Ma una cosa mancava nella normalità del “sabato qualunque” cosentino: mancavano i “ristoranti”.

I più penalizzati di tutti. In tanti non sono riusciti a riaprire perché lo spazio a loro disposizione non gli consente di mantenere lo stesso numeri di coperti, che significa una potenziale perdita del 50% delle entrate. Se hai 10 tavoli, e applichi al tuo locale, cosi come stabilito, la distanza sociale, i tavoli diventano 5, che vuol dire metà clienti. E per tanti questo significa che le entrate non possono più sostenere i costi di gestione, che restano gli stessi di prima del covid-19, dell’attività. Riesce a farcela solo chi può “usufruire” di ampi spazi esterni e di ampi locali interni.

A questo punto, visto che siamo tutti tranquilli, o almeno così pare, finiamola con questa buffonata delle regole, e riapriamo tutto come prima.
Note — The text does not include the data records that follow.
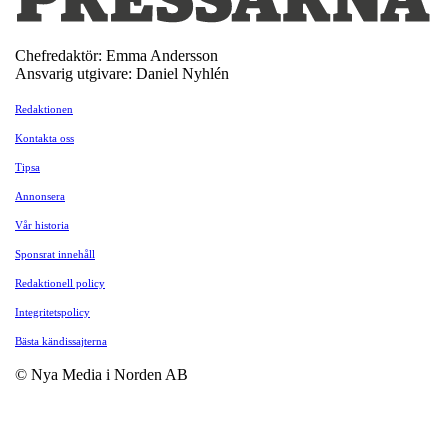
Chefredaktör: Emma Andersson
Ansvarig utgivare: Daniel Nyhlén
Redaktionen
Kontakta oss
Tipsa
Annonsera
Vår historia
Sponsrat innehåll
Redaktionell policy
Integritetspolicy
Bästa kändissajterna
© Nya Media i Norden AB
Non è possibile che al lavoro facciamo come ci pare, la sera facciamo come ci pare, ma quando andiamo al ristorante sembra che dobbiamo entrare nei laboratori della Nasa. Una cosa senza senso che è sotto gli occhi di tutti, anche di chi dovrebbe controllare e non lo fa.

Siamo ad una settimana dall’avvio della fase due, che tutti abbiamo trasformato nella fase: fine della storia, vogliamo, virus o non virus, ritornare alla vita di sempre. E allora se così è, perché penalizzare solo questa categoria che da noi occupa un ruolo importante nell’economia cittadina? Potremmo essere i primi nel mondo che, anticipando i tempi, insegnano agli altri come si convive col virus. Che è cosa che già facciamo. Basta renderla solo ufficiale.

Smettiamola allora con questa buffonata della mascherina, e pretendiamo la riapertura della nostra cucina preferita. Anche perché a noi cosentini ci piacciono le tavolate. Non ne possiamo fare  a meno. Amiamo mangiare in compagnia. E a tavulata fa parte del nostro patrimonio genetico. E se fino a mo’ ci abbiamo rinunciato, lo abbiamo fatto solo per senso civico. Ma ora basta, se non c’è pericolo, perché continuare a vietarle? Tanto, se non possono farla nel nostro ristorante preferito, i cosentini si organizzano diversamente: nelle case, nelle villette, per strada, e in ogni dove. Tutti convinti di farla ara mmucciuna. Ma tutti sannu che: ammuccia ammuccia ca para tuttu. Basta con questa ipocrisia generale!

Del resto a Cosenza si dice: addui c’è panza (che deriva dalla nostra buona cucina, e dalle tante tavolate) c’è crianza! E le buone maniere in tutta questa stramba situazione, senza né capo né coda, dove non esiste più un briciolo di controllo, senza nessuna linea guida precisa e uguale per tutti da seguire, rischiamo veramente di perderle.

Se invece così non è, chi di dovere ristabilisca subito i controlli onde evitare i sopracitati assembramenti.

Grazie a Iacchite’

Un amico della buona cucina e dei ristoratori/pizzaioli di Cosenza.

P.S. Oltre ai ristoranti mancava anche il cinema e il teatro.  Anche per queste attività vale il mio personale pensiero appena espresso. Riapriamo tutto.